In my research, I also came across two promising representations that I did not have time nor compute to pursue. They were the Pauli basis and the Cholesky decomposed versions of the states. The way I represented them during my main experiments was with density matrices. At a high level, the diagonal terms of a density matrix tell you the probability of the circuit being in that state, while the off-diagonals tell you the relationships between the different states.

The Pauli basis is an alternative way of representing a quantum state. It consists of four operators: I, X, Y, Z. At a high level, X and Y are used to measure the way in which the different components of the state interfere and evolve over time, while Z tells you whether it will be 0 or 1. I is the identity operator, and it does nothing. You can basically compose these operators to entirely represent the state. We tried using the pauli basis, and it worked well, for unknown reasons. Our idea is to use this representation to break through the wall we hit for performance.

We also experimented with cholesky decomposition, where we basically just chop off ~half of the matrix since the matrix is symmetrical, so we don’t lose any info.

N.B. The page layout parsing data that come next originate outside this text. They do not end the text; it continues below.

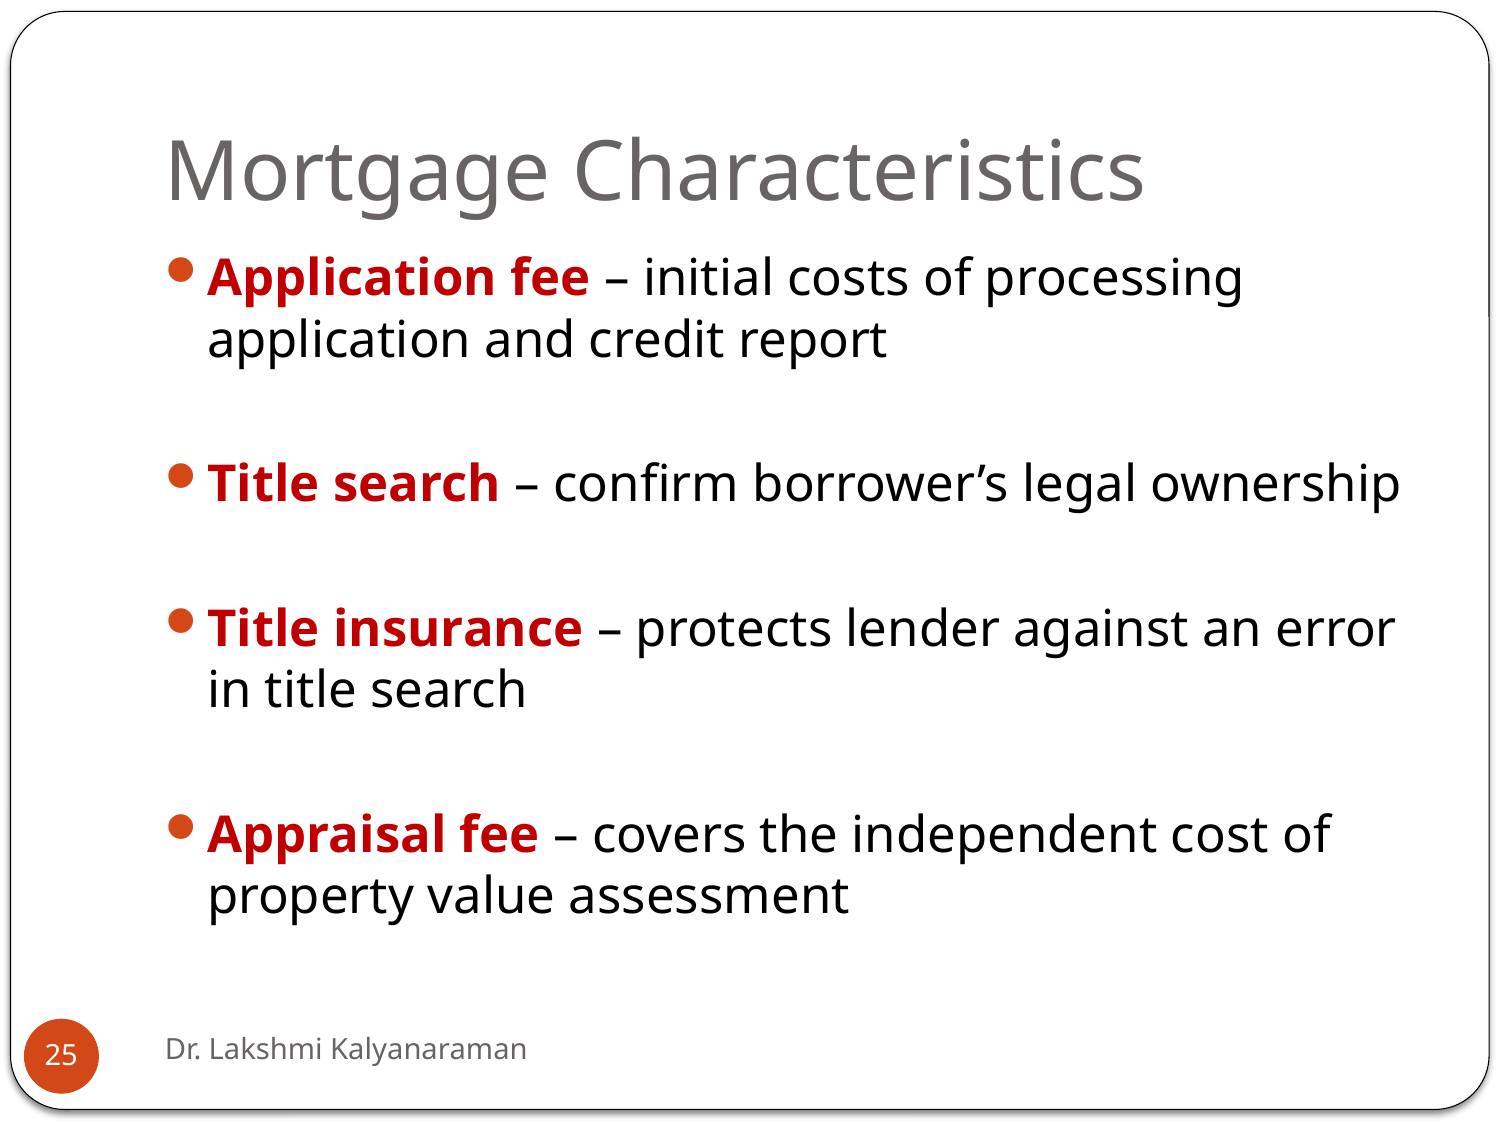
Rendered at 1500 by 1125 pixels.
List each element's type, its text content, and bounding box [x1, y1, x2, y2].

slide_number 25 [23, 1018, 99, 1094]
footer Dr. Lakshmi Kalyanaraman [150, 1012, 800, 1088]
title Mortgage Characteristics [150, 45, 1425, 233]
list Application fee – initial costs of processing application and credit report Title search – confirm borrower’s legal ownership Title insurance – protects lender against an error in title search Appraisal fee – covers the independent cost of property value assessment [150, 237, 1425, 988]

Theoretically you lose no information, so in an ideal case we would get the same or better performance with less memory usage, but in practice we observed that non-linearities in the evaluation made it hard for the models to learn. I believe there is low-hanging fruit in the tokenization that could allow this technique to work well.

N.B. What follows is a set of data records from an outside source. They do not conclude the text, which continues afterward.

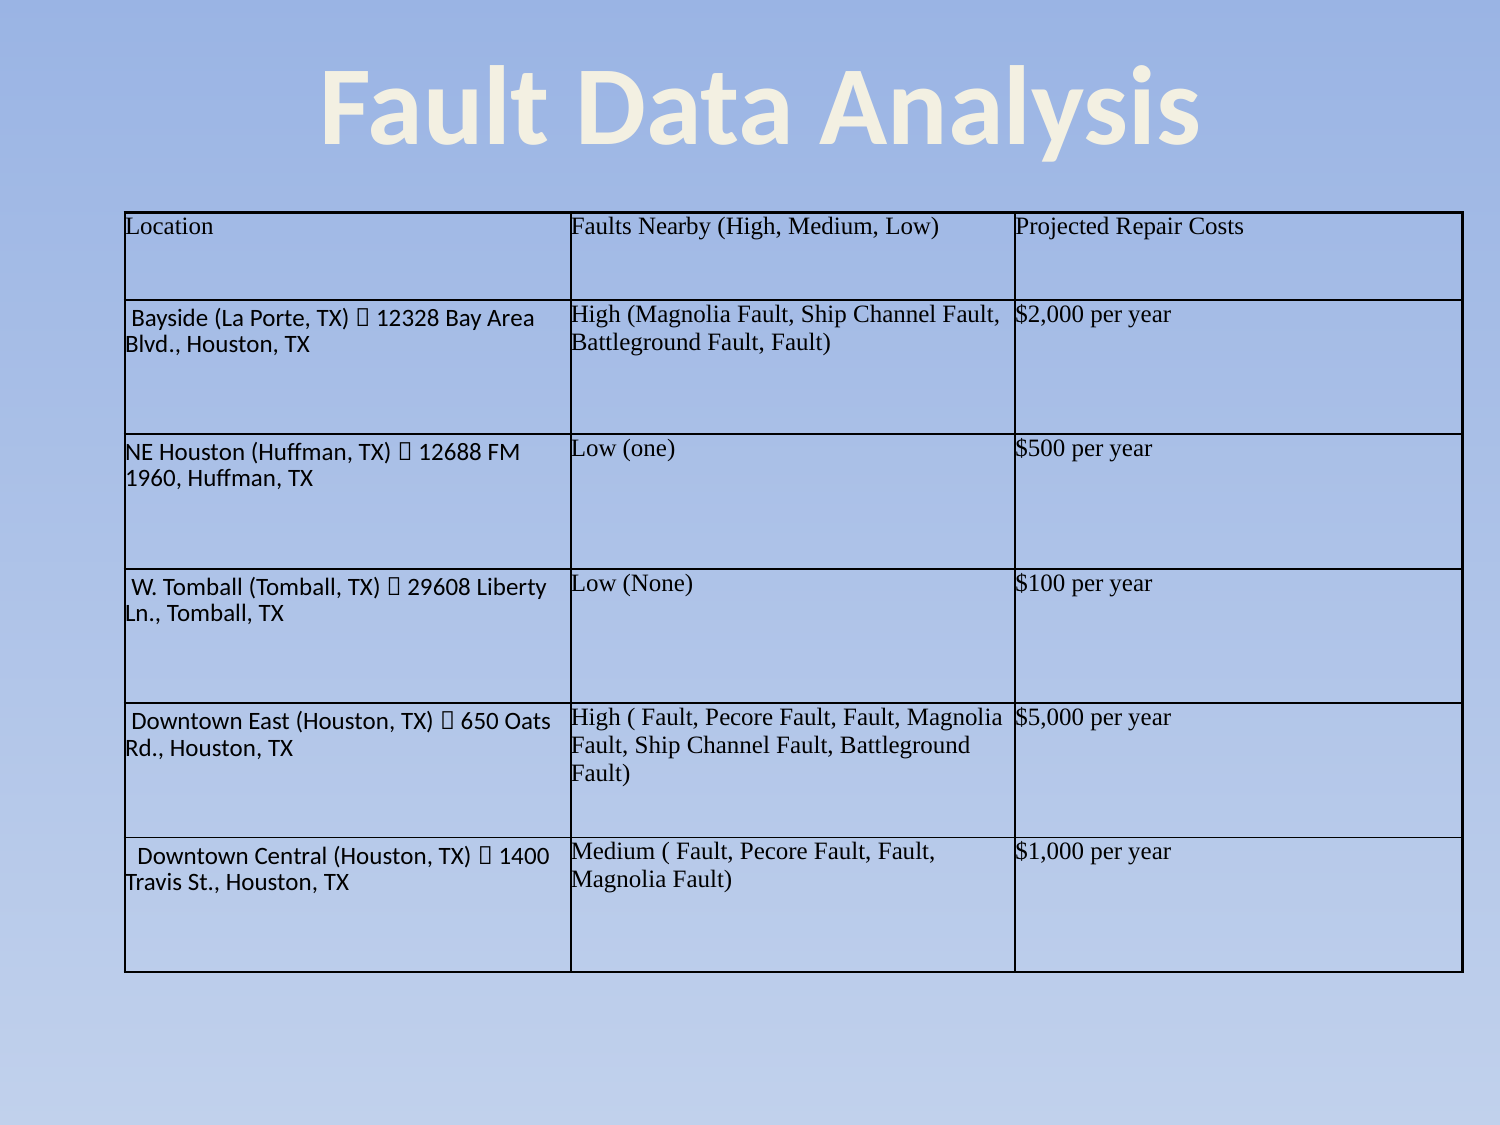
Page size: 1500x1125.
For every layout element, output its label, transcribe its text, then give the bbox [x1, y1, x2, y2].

table_cell Low (one) [572, 435, 1014, 568]
table_cell $2,000 per year [1016, 301, 1461, 433]
table_cell High (Magnolia Fault, Ship Channel Fault, Battleground Fault, Fault) [572, 301, 1014, 433]
table_cell Downtown Central (Houston, TX)  1400 Travis St., Houston, TX [126, 838, 570, 971]
table_cell Bayside (La Porte, TX)  12328 Bay Area Blvd., Houston, TX [126, 301, 570, 433]
table_cell W. Tomball (Tomball, TX)  29608 Liberty Ln., Tomball, TX [126, 570, 570, 702]
table_cell Medium ( Fault, Pecore Fault, Fault, Magnolia Fault) [572, 838, 1014, 971]
table_cell Low (None) [572, 570, 1014, 702]
table_cell $5,000 per year [1016, 704, 1461, 837]
table_cell $100 per year [1016, 570, 1461, 702]
table_header Projected Repair Costs [1016, 214, 1461, 299]
table_cell NE Houston (Huffman, TX)  12688 FM 1960, Huffman, TX [126, 435, 570, 568]
table_header Location [126, 214, 570, 299]
table_cell $1,000 per year [1016, 838, 1461, 971]
table_header Faults Nearby (High, Medium, Low) [572, 214, 1014, 299]
table_cell Downtown East (Houston, TX)  650 Oats Rd., Houston, TX [126, 704, 570, 837]
table_cell $500 per year [1016, 435, 1461, 568]
table_cell High ( Fault, Pecore Fault, Fault, Magnolia Fault, Ship Channel Fault, Battleground Fault) [572, 704, 1014, 837]
text_box Fault Data Analysis [303, 24, 1218, 175]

Morgillo et al. demonstrated that feed-forward neural networks can classify states by noise type, which suggests a mixture-of-experts approach: train a classifier to identify the noise channel, then route to a specialist model for that channel, so each expert can focus on one type of noise rather than all of them. I would also like to explore scaling to 10 qubits. This is where costs become serious. At 10 qubits, 100,000 circuits would produce roughly 1.6 TiB of data. The compute is also expensive, my rough estimate is 5-7 days per experiment on the hardware I’ve been using, which comes to $200-400 per experiment. I’m actively researching ways to reduce this: train-time dataset generation instead of storing everything to disk, exploiting hermiticity to cut storage in half, and rethinking the tokenization.

My research plan:

  • 3 weeks on the Pauli basis representation (10-15 experiments, ~$300-400)
  • 4 weeks on Cholesky decomposed inputs (15-20 experiments, ~$700-800)
  • 2 weeks on the mixture-of-experts approach (5-10 experiments, ~$200-350)
  • 1 week on standardized evaluations comparing my approaches against prior work (~$30-40)
  • Exploratory 10-qubit experiments, budget dependent on optimization progress (~$2,000-3,000)
  • If accepted to IEEE qCCL in Aalborg, Denmark, conference travel (~$1,700)

Total ask: ~$7,000-8,000. If the conference doesn’t happen, those funds go to additional compute.


Note: This was my application to Emergent Ventures, a grant program run by Tyler Cowen at George Mason University. I applied on March 21, 2026.